I am coming from numpy, trying tosee if Julia can be faster. Right now I am dealing with a function that generates for me what I thought had to be a matrix, but no, it’s a vector of vector. Fine. How do I make it’s transpose?

I generate the Vector{Vector} from list comprehension
tab = [ map( (x) -> d[1] + (d[2]-d[1] )*x , rand(Uniform(0,1),Np) ) for d in domains ]

For Np=2 and a 5D domain domains=( (100,1000), (-1,1), (-1,1), (-1,1), (-1,1) ) I get a

size(tab)=(5,)

I need to make it become a (5,2).

I have tried to use cat, but it’s not the right tool. transpose gives me a 1x5 and I cannot manipulate it to a 2D Matrix (2,5).

Any suggestion? Must be a common roadbloack for someone coming from numpy…

stack

1 Like

I figured reduce(hcat, tab) also works. What’s the difference with stack?

Here’s how you can both simplify this and tweak it to return a matrix:

tab_matrix = stack(rand(Uniform(d[1], d[2]), Np) for d in domains)

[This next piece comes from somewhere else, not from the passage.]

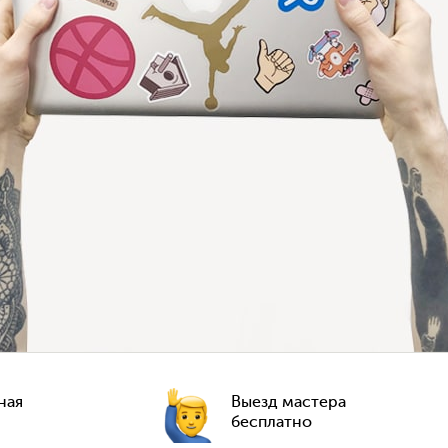
ная
Выезд мастера
я
бесплатно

In this case, the difference is that, to use hcat, you either need to wrap it in reduce as you did, or splat the argument as follows: hcat(tab...). Meanwhile, stack takes tab as a single argument: stack(tab).

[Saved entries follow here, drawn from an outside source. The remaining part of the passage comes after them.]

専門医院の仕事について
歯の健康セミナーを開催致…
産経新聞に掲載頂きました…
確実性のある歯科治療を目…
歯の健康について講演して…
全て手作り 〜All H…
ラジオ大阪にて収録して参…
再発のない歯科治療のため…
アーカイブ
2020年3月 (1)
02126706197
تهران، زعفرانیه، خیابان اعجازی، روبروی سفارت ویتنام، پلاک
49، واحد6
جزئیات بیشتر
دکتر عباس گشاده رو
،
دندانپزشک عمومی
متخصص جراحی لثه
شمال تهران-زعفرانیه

In general, stack takes a single iterator of arrays and stacks them along a new dimension—for example, it can take a vector of matrices and stack them to form a 3D array. hcat takes multiple vectors/matrices and concatenates them along the second (column) dimension. For example, hcat([1 2; 3 4], [5; 6]) == [1 2 5; 3 4 6].

More simply, you can use tab = [rand(Uniform(d[1], d[2])) for d in domains, _ in 1:Np]. Or you can generate it transposed from the beginning by switching the dimensions tab_transposed = [rand(Uniform(d[1], d[2])) for _ in 1:Np, d in domains].

5 Likes

Yes, it seems unnecessary and inefficient to first generate a vector of vectors, only to stack or cat it. Just directly use a 2D array (matrix) comprehension that avoids all intermediates.

2 Likes

To quantify that:

julia> using BenchmarkTools, Distributions

julia> domains = ((100, 1000), (-1, 1), (-1, 1), (-1, 1), (-1, 1));

julia> Np = 2;

julia> @btime stack(rand(Uniform(d...), $Np) for d in $domains);
  101.438 ns (6 allocations: 544 bytes)

julia> @btime [rand(Uniform(d...)) for _ in 1:$Np, d in $domains];
  27.010 ns (1 allocation: 144 bytes)

So the 2D array comprehension is ~4x faster in addition to avoiding the 5 intermediate allocations

2 Likes

perhaps this was the form to use to directly obtain a matrix

[d[1] + (d[2]-d[1] )*x for x in  rand(2), d in domains ]

or this

[d[1] + (d[2]-d[1] )*x for  d in domains, x in  rand(2) ]

Or better yet, re-think your whole approach to avoid creating the matrix in the first place. The biggest habit to unlearn, coming from numpy, is the urge to “vectorize” everything into a sequence of steps that generate a bunch of intermediate arrays from relatively tiny calculations (e.g. adding two vectors). Better to avoid calculating the intermediate arrays, and instead fuse the calculations into a single pass. Loops are fast in Julia. See why vectorized code is not as fast as it could be.

2 Likes

The following is also a readable option. Define:

@inline interp(λ, rng) = λ*rng[1]+(1-λ)*rng[2]

Then use it (have domains and Np as in OP):

julia> interp.(rand(size(domains, 1), Np), domains)
5×2 Matrix{Float64}:
 148.587      155.122
   0.118355     0.928856
  -0.0124529   -0.694386
  -0.638283    -0.260207
   0.694686    -0.929882

julia> @btime interp.(rand(size($domains, 1), $Np), $domains);
  63.291 ns (4 allocations: 320 bytes)

Perhaps interp is defined somewhere else as it is quite basic.

1 Like